WHAT TO DO
Of the records that follow, copy only the lines from the line containing "carcinoma (breast) stained" to the line containing "tumor cells in", both included, exactly as written.

DATASET ENTRIES
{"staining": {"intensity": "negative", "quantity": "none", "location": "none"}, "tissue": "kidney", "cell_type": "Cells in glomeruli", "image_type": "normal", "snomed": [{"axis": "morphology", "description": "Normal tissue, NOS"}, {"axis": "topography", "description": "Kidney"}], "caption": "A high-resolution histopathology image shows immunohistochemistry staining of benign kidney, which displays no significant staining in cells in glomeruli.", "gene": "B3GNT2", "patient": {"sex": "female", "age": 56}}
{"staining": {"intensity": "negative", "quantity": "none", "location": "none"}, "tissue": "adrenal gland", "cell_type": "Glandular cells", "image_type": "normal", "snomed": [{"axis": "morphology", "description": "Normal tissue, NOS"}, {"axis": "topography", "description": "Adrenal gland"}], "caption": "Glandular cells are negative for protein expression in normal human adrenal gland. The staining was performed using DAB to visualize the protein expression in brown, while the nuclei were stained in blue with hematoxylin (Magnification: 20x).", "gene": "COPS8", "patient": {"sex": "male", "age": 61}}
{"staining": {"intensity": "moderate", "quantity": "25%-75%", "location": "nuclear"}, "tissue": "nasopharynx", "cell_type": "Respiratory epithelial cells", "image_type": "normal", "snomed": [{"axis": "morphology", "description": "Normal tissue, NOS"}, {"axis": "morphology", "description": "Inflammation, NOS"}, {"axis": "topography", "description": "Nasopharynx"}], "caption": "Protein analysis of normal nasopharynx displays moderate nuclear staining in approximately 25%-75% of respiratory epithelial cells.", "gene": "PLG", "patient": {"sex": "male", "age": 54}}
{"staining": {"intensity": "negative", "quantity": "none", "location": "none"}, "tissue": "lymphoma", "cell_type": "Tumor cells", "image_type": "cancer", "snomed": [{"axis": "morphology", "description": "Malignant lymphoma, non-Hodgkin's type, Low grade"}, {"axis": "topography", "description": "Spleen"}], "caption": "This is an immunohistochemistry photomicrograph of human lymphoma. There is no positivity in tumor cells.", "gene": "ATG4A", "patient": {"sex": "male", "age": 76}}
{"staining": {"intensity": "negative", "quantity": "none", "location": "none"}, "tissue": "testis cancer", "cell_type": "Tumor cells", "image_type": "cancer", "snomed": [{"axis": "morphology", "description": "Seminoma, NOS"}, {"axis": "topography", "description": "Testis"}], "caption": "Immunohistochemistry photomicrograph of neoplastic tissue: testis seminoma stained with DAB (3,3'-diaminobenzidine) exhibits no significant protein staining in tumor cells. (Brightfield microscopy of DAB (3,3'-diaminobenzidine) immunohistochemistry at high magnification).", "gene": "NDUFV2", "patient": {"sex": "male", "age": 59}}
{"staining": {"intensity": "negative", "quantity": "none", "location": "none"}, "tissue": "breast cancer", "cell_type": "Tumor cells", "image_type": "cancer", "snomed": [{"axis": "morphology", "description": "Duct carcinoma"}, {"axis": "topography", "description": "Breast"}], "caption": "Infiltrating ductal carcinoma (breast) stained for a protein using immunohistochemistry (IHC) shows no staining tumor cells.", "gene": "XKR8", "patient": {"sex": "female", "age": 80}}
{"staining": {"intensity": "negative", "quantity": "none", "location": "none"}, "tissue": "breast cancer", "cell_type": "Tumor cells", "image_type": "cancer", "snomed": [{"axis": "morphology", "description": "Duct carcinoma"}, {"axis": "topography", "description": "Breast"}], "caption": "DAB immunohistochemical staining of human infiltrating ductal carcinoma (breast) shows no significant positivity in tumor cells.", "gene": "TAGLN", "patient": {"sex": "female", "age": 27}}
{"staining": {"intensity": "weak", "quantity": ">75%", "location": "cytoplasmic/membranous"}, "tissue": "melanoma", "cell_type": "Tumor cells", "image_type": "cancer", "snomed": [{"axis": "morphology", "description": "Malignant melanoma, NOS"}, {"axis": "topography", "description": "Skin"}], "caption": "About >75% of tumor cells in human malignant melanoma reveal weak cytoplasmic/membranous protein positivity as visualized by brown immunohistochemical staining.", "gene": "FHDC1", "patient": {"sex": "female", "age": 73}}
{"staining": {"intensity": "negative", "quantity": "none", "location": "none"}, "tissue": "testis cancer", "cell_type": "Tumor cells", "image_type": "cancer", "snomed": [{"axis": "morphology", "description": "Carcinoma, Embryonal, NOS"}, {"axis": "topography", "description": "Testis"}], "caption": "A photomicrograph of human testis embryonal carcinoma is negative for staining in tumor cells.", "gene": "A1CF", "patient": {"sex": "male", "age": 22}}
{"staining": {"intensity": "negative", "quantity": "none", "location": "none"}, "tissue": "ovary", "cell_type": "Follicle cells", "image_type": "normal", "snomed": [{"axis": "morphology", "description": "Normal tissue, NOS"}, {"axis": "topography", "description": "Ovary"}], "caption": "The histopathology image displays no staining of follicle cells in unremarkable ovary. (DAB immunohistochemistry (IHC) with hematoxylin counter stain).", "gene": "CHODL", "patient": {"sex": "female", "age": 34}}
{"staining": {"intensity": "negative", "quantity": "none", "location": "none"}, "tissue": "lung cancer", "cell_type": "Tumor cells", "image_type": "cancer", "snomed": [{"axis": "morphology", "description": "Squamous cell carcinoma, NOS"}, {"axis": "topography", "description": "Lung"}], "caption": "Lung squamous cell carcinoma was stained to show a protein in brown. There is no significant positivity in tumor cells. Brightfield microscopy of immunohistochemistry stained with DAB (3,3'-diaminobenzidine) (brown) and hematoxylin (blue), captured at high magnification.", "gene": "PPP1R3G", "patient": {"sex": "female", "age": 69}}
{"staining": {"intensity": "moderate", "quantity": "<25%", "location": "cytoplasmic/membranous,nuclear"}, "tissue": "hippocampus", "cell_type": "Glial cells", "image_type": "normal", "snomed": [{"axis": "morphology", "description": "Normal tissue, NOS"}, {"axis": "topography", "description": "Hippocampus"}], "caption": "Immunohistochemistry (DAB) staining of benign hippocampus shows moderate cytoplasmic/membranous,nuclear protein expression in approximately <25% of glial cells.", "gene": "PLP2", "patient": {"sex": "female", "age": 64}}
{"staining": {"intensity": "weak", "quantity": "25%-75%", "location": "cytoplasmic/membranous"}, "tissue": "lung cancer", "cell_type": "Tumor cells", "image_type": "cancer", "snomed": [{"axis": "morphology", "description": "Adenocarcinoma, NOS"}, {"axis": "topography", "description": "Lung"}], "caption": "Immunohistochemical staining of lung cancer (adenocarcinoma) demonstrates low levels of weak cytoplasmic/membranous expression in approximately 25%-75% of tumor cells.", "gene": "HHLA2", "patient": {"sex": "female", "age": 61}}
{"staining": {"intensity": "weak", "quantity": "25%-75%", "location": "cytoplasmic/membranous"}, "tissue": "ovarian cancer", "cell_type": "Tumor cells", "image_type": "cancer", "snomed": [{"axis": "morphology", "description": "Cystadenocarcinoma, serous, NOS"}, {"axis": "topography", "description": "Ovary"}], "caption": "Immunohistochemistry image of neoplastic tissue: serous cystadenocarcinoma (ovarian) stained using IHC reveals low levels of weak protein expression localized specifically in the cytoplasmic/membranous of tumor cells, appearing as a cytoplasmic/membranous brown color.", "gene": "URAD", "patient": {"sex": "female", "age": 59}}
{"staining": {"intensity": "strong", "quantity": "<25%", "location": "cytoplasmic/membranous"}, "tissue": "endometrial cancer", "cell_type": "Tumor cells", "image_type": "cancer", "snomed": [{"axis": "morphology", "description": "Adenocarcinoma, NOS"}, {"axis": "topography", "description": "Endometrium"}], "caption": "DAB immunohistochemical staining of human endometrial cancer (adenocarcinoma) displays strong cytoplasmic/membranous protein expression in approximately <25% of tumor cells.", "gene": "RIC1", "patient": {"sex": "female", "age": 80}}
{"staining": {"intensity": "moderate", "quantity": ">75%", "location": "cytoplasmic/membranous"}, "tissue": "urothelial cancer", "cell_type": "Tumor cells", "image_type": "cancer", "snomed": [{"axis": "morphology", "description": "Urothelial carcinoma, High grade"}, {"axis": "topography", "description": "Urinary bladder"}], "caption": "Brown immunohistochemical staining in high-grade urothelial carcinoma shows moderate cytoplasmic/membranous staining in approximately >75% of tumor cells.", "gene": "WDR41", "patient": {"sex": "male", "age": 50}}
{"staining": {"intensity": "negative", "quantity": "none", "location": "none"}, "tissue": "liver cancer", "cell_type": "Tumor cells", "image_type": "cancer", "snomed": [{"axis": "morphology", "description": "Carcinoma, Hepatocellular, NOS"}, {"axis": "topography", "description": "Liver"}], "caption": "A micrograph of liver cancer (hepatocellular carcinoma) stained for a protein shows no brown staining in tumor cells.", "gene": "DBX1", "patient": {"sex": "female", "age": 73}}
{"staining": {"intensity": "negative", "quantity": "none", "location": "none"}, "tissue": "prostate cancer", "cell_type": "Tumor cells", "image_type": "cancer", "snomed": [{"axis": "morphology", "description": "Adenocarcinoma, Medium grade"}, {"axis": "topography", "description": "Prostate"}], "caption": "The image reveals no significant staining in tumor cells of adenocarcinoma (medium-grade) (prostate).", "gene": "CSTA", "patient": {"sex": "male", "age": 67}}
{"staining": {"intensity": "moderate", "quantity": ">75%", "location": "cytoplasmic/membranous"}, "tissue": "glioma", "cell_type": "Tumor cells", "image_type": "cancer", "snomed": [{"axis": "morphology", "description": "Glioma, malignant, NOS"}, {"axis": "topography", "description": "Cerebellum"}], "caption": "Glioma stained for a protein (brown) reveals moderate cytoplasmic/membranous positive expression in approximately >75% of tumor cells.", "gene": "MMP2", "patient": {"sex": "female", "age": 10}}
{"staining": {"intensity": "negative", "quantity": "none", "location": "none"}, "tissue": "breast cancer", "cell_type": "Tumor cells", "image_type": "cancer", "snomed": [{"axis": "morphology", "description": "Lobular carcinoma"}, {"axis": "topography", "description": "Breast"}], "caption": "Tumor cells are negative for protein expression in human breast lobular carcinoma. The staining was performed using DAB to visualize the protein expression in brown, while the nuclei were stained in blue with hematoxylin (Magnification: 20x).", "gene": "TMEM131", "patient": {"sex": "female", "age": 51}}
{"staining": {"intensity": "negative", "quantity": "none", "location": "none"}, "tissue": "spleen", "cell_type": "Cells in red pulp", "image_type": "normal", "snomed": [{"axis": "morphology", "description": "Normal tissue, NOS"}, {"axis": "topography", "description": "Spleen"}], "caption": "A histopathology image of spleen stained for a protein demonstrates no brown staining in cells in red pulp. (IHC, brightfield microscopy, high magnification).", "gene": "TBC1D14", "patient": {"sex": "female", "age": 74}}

OUTPUT FOR THIS TASK
{"staining": {"intensity": "negative", "quantity": "none", "location": "none"}, "tissue": "breast cancer", "cell_type": "Tumor cells", "image_type": "cancer", "snomed": [{"axis": "morphology", "description": "Duct carcinoma"}, {"axis": "topography", "description": "Breast"}], "caption": "Infiltrating ductal carcinoma (breast) stained for a protein using immunohistochemistry (IHC) shows no staining tumor cells.", "gene": "XKR8", "patient": {"sex": "female", "age": 80}}
{"staining": {"intensity": "negative", "quantity": "none", "location": "none"}, "tissue": "breast cancer", "cell_type": "Tumor cells", "image_type": "cancer", "snomed": [{"axis": "morphology", "description": "Duct carcinoma"}, {"axis": "topography", "description": "Breast"}], "caption": "DAB immunohistochemical staining of human infiltrating ductal carcinoma (breast) shows no significant positivity in tumor cells.", "gene": "TAGLN", "patient": {"sex": "female", "age": 27}}
{"staining": {"intensity": "weak", "quantity": ">75%", "location": "cytoplasmic/membranous"}, "tissue": "melanoma", "cell_type": "Tumor cells", "image_type": "cancer", "snomed": [{"axis": "morphology", "description": "Malignant melanoma, NOS"}, {"axis": "topography", "description": "Skin"}], "caption": "About >75% of tumor cells in human malignant melanoma reveal weak cytoplasmic/membranous protein positivity as visualized by brown immunohistochemical staining.", "gene": "FHDC1", "patient": {"sex": "female", "age": 73}}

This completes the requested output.